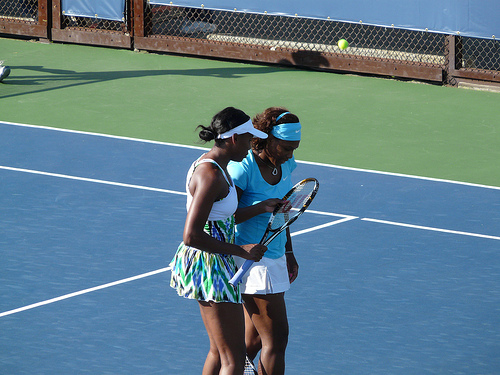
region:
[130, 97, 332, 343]
two tennis players on a court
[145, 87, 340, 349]
one player taking while other listens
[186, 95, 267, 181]
woman wearing visor with hair pulled back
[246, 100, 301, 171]
woman wearing thick and thin hair bands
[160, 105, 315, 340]
player holding racket with both hands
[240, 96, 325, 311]
player wearing blue shirt with white skirt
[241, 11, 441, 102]
yellow ball in air by fence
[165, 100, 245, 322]
woman wearing tennis dress with blue and green designs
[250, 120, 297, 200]
player wearing necklace with shiny pendant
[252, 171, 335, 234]
fingers curled under strings of racket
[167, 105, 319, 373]
Venus and Serena Williams on the tennis court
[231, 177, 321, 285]
Wilson tennis racket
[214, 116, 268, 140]
White visor on female tennis player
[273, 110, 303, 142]
Light blue Nike bandanna on female tennis player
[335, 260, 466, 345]
Blue color tennis court surface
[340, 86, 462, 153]
Green color out-of-bounds area on tennis court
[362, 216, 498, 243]
White singles line on tennis court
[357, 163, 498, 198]
White doubles out-of-bounds line on tennis court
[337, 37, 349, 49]
Yellow tennis ball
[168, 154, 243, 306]
Short-length dress on female tennis player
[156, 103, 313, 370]
two women on a tennis court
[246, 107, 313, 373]
woman in white skirt and blue top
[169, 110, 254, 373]
woman wearing white visor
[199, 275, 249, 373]
legs of woman in white visor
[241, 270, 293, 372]
legs of woman in blue top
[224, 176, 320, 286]
tennis racket of woman in white visor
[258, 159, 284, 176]
necklace of woman in blue top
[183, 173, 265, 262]
right arm of woman in white visor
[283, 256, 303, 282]
left hand of woman in blue top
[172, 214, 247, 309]
colorful skirt of woman in white visor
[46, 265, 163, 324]
broad lines on tennis court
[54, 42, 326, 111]
shadow on side of the court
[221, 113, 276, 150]
white visor on Venus Williams head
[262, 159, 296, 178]
silver necklace on Serena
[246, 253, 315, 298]
Serena Williams white skirt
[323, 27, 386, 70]
yellow tennis ball in fence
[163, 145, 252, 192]
strap on tennis dress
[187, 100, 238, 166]
black hair held up in a bun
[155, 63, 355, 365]
Serena and Venus talking on the tennis court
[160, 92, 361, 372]
The two women are playing tennis.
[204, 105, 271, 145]
The woman wears a visor.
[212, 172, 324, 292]
The woman holds a racquet.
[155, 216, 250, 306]
The woman wears a colorful skirt.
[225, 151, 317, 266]
The woman wears a blue top.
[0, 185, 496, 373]
The court is blue.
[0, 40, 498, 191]
The border of the court is green.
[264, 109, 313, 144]
The woman wears a blue headband.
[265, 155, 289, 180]
The woman wears a necklace.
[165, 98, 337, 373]
The women are African American.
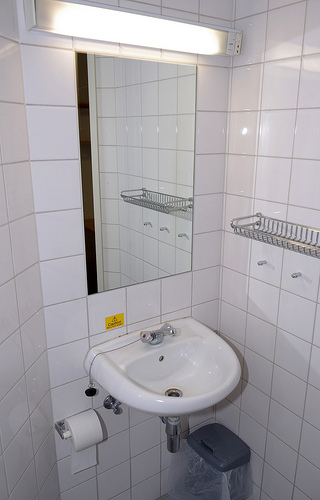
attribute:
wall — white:
[0, 1, 320, 497]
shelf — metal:
[231, 213, 319, 258]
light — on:
[23, 0, 242, 58]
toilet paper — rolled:
[58, 405, 106, 474]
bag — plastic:
[166, 443, 253, 498]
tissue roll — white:
[62, 406, 105, 476]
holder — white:
[21, 2, 248, 63]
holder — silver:
[48, 406, 121, 459]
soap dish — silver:
[227, 211, 319, 258]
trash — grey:
[168, 422, 253, 498]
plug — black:
[81, 385, 99, 401]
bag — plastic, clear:
[166, 448, 260, 498]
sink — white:
[90, 333, 228, 411]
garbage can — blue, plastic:
[183, 421, 252, 498]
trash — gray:
[185, 422, 250, 471]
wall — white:
[12, 50, 261, 311]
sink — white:
[84, 310, 269, 405]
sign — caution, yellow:
[103, 311, 126, 331]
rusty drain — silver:
[164, 385, 184, 396]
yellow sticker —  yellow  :
[104, 313, 125, 329]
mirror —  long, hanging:
[93, 206, 190, 270]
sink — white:
[120, 328, 250, 402]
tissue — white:
[59, 406, 116, 474]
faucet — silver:
[137, 316, 186, 355]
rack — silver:
[227, 206, 316, 275]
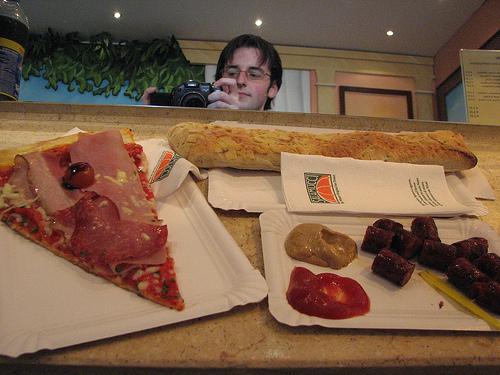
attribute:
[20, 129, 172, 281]
toppings — meaty 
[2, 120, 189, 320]
pizza — little, large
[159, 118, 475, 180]
bread — long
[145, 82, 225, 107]
camera — black 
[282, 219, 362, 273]
mustard — small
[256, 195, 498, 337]
plate — white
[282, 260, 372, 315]
dipping sauce — red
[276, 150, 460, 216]
napkin — white 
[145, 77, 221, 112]
camera — black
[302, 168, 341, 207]
logo — green, orange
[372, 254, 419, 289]
food — chopped , brown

» TASK PROMPT:
Put each line of the material above into a Markdown table with the columns Row and Line, numbering the rows and leaving out blank lines. Keep the pictures out of your answer.

» YOUR RESPONSE:
| Row | Line |
|---|---|
| 1 | region: |
| 2 | [130, 97, 332, 343] |
| 3 | two tennis players on a court |
| 4 | [145, 87, 340, 349] |
| 5 | one player taking while other listens |
| 6 | [186, 95, 267, 181] |
| 7 | woman wearing visor with hair pulled back |
| 8 | [246, 100, 301, 171] |
| 9 | woman wearing thick and thin hair bands |
| 10 | [160, 105, 315, 340] |
| 11 | player holding racket with both hands |
| 12 | [240, 96, 325, 311] |
| 13 | player wearing blue shirt with white skirt |
| 14 | [241, 11, 441, 102] |
| 15 | yellow ball in air by fence |
| 16 | [165, 100, 245, 322] |
| 17 | woman wearing tennis dress with blue and green designs |
| 18 | [250, 120, 297, 200] |
| 19 | player wearing necklace with shiny pendant |
| 20 | [252, 171, 335, 234] |
| 21 | fingers curled under strings of racket |
| 22 | [167, 105, 319, 373] |
| 23 | Venus and Serena Williams on the tennis court |
| 24 | [231, 177, 321, 285] |
| 25 | Wilson tennis racket |
| 26 | [214, 116, 268, 140] |
| 27 | White visor on female tennis player |
| 28 | [273, 110, 303, 142] |
| 29 | Light blue Nike bandanna on female tennis player |
| 30 | [335, 260, 466, 345] |
| 31 | Blue color tennis court surface |
| 32 | [340, 86, 462, 153] |
| 33 | Green color out-of-bounds area on tennis court |
| 34 | [362, 216, 498, 243] |
| 35 | White singles line on tennis court |
| 36 | [357, 163, 498, 198] |
| 37 | White doubles out-of-bounds line on tennis court |
| 38 | [337, 37, 349, 49] |
| 39 | Yellow tennis ball |
| 40 | [168, 154, 243, 306] |
| 41 | Short-length dress on female tennis player |
| 42 | [156, 103, 313, 370] |
| 43 | two women on a tennis court |
| 44 | [246, 107, 313, 373] |
| 45 | woman in white skirt and blue top |
| 46 | [169, 110, 254, 373] |
| 47 | woman wearing white visor |
| 48 | [199, 275, 249, 373] |
| 49 | legs of woman in white visor |
| 50 | [241, 270, 293, 372] |
| 51 | legs of woman in blue top |
| 52 | [224, 176, 320, 286] |
| 53 | tennis racket of woman in white visor |
| 54 | [258, 159, 284, 176] |
| 55 | necklace of woman in blue top |
| 56 | [183, 173, 265, 262] |
| 57 | right arm of woman in white visor |
| 58 | [283, 256, 303, 282] |
| 59 | left hand of woman in blue top |
| 60 | [172, 214, 247, 309] |
| 61 | colorful skirt of woman in white visor |
| 62 | [46, 265, 163, 324] |
| 63 | broad lines on tennis court |
| 64 | [54, 42, 326, 111] |
| 65 | shadow on side of the court |
| 66 | [221, 113, 276, 150] |
| 67 | white visor on Venus Williams head |
| 68 | [262, 159, 296, 178] |
| 69 | silver necklace on Serena |
| 70 | [246, 253, 315, 298] |
| 71 | Serena Williams white skirt |
| 72 | [323, 27, 386, 70] |
| 73 | yellow tennis ball in fence |
| 74 | [163, 145, 252, 192] |
| 75 | strap on tennis dress |
| 76 | [187, 100, 238, 166] |
| 77 | black hair held up in a bun |
| 78 | [155, 63, 355, 365] |
| 79 | Serena and Venus talking on the tennis court |
| 80 | [160, 92, 361, 372] |
| 81 | The two women are playing tennis. |
| 82 | [204, 105, 271, 145] |
| 83 | The woman wears a visor. |
| 84 | [212, 172, 324, 292] |
| 85 | The woman holds a racquet. |
| 86 | [155, 216, 250, 306] |
| 87 | The woman wears a colorful skirt. |
| 88 | [225, 151, 317, 266] |
| 89 | The woman wears a blue top. |
| 90 | [0, 185, 496, 373] |
| 91 | The court is blue. |
| 92 | [0, 40, 498, 191] |
| 93 | The border of the court is green. |
| 94 | [264, 109, 313, 144] |
| 95 | The woman wears a blue headband. |
| 96 | [265, 155, 289, 180] |
| 97 | The woman wears a necklace. |
| 98 | [165, 98, 337, 373] |
| 99 | The women are African American. |
| 100 | attribute: |
| 101 | wall — white: |
| 102 | [0, 1, 320, 497] |
| 103 | shelf — metal: |
| 104 | [231, 213, 319, 258] |
| 105 | light — on: |
| 106 | [23, 0, 242, 58] |
| 107 | toilet paper — rolled: |
| 108 | [58, 405, 106, 474] |
| 109 | bag — plastic: |
| 110 | [166, 443, 253, 498] |
| 111 | tissue roll — white: |
| 112 | [62, 406, 105, 476] |
| 113 | holder — white: |
| 114 | [21, 2, 248, 63] |
| 115 | holder — silver: |
| 116 | [48, 406, 121, 459] |
| 117 | soap dish — silver: |
| 118 | [227, 211, 319, 258] |
| 119 | trash — grey: |
| 120 | [168, 422, 253, 498] |
| 121 | plug — black: |
| 122 | [81, 385, 99, 401] |
| 123 | bag — plastic, clear: |
| 124 | [166, 448, 260, 498] |
| 125 | sink — white: |
| 126 | [90, 333, 228, 411] |
| 127 | garbage can — blue, plastic: |
| 128 | [183, 421, 252, 498] |
| 129 | trash — gray: |
| 130 | [185, 422, 250, 471] |
| 131 | wall — white: |
| 132 | [12, 50, 261, 311] |
| 133 | sink — white: |
| 134 | [84, 310, 269, 405] |
| 135 | sign — caution, yellow: |
| 136 | [103, 311, 126, 331] |
| 137 | rusty drain — silver: |
| 138 | [164, 385, 184, 396] |
| 139 | yellow sticker —  yellow  : |
| 140 | [104, 313, 125, 329] |
| 141 | mirror —  long, hanging: |
| 142 | [93, 206, 190, 270] |
| 143 | sink — white: |
| 144 | [120, 328, 250, 402] |
| 145 | tissue — white: |
| 146 | [59, 406, 116, 474] |
| 147 | faucet — silver: |
| 148 | [137, 316, 186, 355] |
| 149 | rack — silver: |
| 150 | [227, 206, 316, 275] |
| 151 | attribute: |
| 152 | [20, 129, 172, 281] |
| 153 | toppings — meaty  |
| 154 | [2, 120, 189, 320] |
| 155 | pizza — little, large |
| 156 | [159, 118, 475, 180] |
| 157 | bread — long |
| 158 | [145, 82, 225, 107] |
| 159 | camera — black  |
| 160 | [282, 219, 362, 273] |
| 161 | mustard — small |
| 162 | [256, 195, 498, 337] |
| 163 | plate — white |
| 164 | [282, 260, 372, 315] |
| 165 | dipping sauce — red |
| 166 | [276, 150, 460, 216] |
| 167 | napkin — white  |
| 168 | [145, 77, 221, 112] |
| 169 | camera — black |
| 170 | [302, 168, 341, 207] |
| 171 | logo — green, orange |
| 172 | [372, 254, 419, 289] |
| 173 | food — chopped , brown |